(O que fazer):
A: Segundo o texto dado, como se chama o cachorro do homem que mora sozinho?
B: Com base no texto dado, explique por que esse homem diz que está quase dando o cachorro.

(Texto dado):

Eu: Caramba!!! Vou te ajudar. O senhor trabalhava com o que antes de vir pra cá?
Ele: Com o pessoal do movimento do sem terra... era um pegando terra do outro.
Eu: Caraca. E a suas pernas, o que aconteceu? Notei que ele usava uma espécie de bota.
Ele: Ahh, isso aqui foi queima de arquivo, eu sabia demais.
Eu: Pesado isso hein... que complicado. Difícil. E o senhor mora sozinho?
Ele: Moro, mas tenho um cachorro.
Eu: E como ele se chama?
Ele: Juju.
Eu: Mas isso é um nome feminino. Falei rindo.
Ele: É... mas eu tô quase dando ele. Ele é muito bagunceiro, come tudo meus calçados.
Eu: ri.

E por aí foi...

Andando mais um pouco, encontrei um poeta barbado. Ele olhou pra mim e disse:
Ele: Você se interessa por poema?
Eu: Sim.
Ele: Você é muito bonita sabia!!
Eu: Obrigada.
Ele: Você trabalha com o que? O que você faz?
Eu: não importa.
Ele: importa sim...
Eu: com XYZ...
Ele: entendi... isso é importante!
Eu: é sim.

Peguei o folheto que ele entregava e depois de um tempo li ao final de um poema:
"... e rir pois tudo é brincadeira
que cada drama
é só nosso modo de ver a vida
só está nos mostrando aquilo
que estamos criando
com o nosso poder de crer."

(Seção de dados):
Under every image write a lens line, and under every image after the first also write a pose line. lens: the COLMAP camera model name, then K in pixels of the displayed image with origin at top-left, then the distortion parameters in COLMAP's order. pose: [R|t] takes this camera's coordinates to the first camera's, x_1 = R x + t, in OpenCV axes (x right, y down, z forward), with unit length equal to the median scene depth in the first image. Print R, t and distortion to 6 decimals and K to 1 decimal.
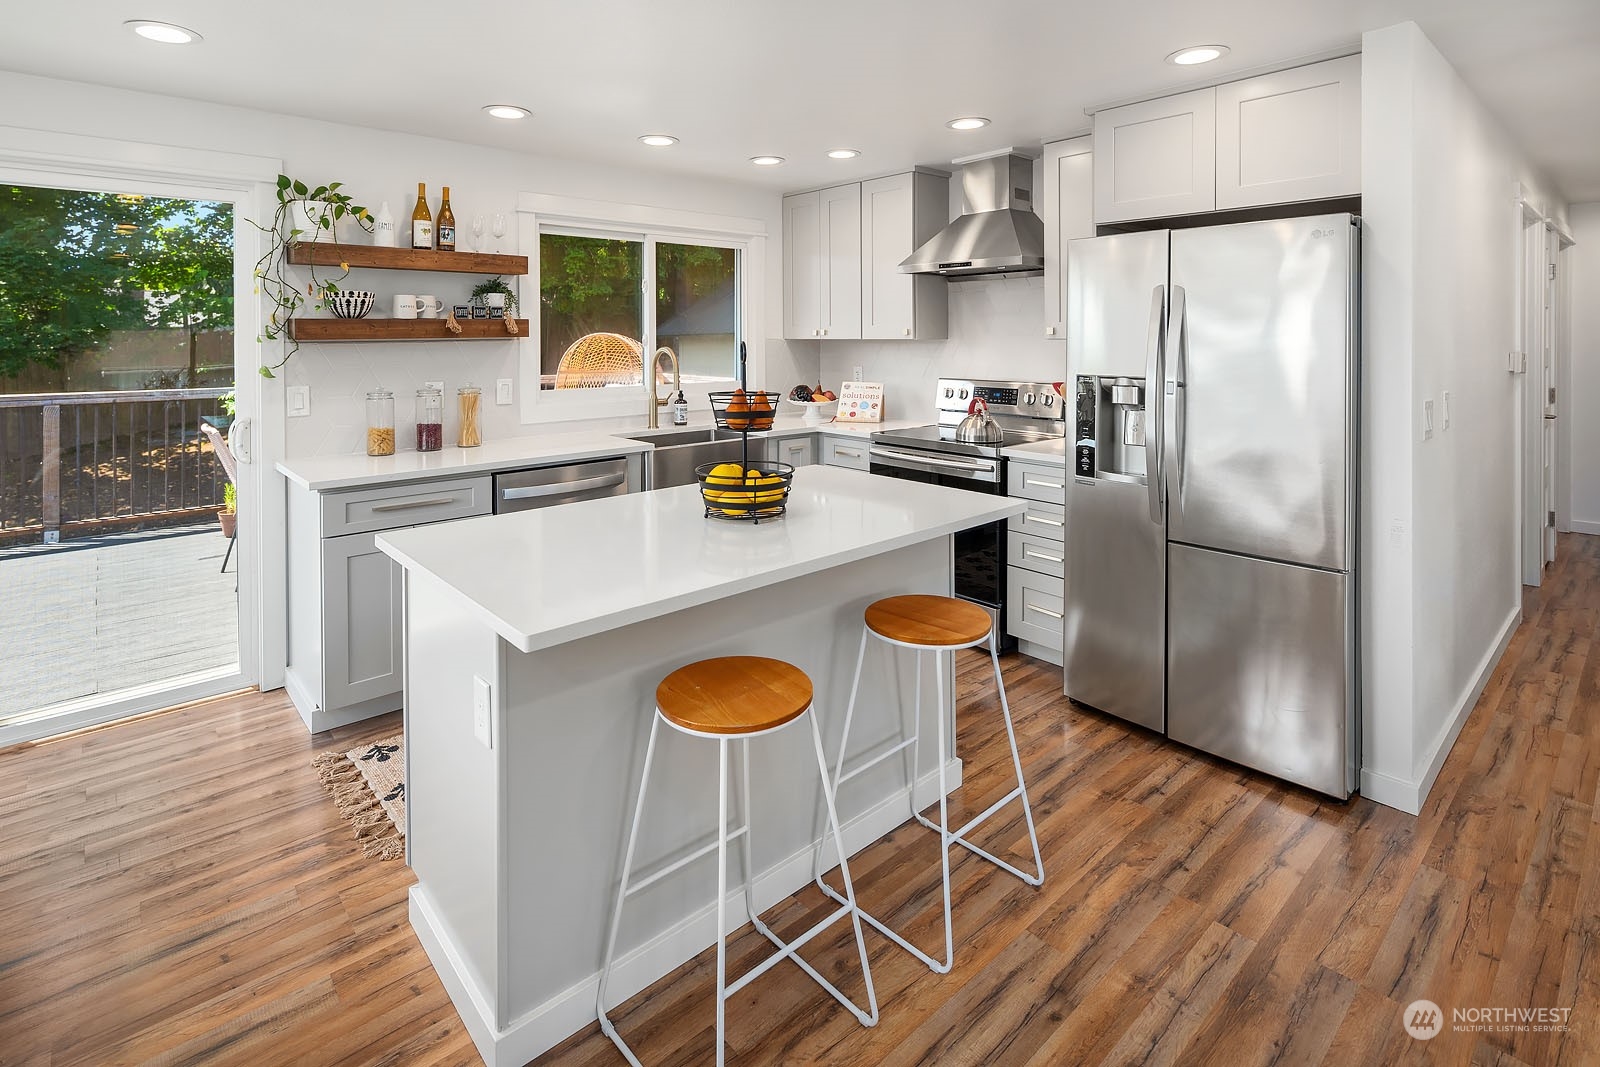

(Respostas das tarefas):
A: Juju.

B: Ele diz que o cachorro é muito bagunceiro e come todos os calçados dele.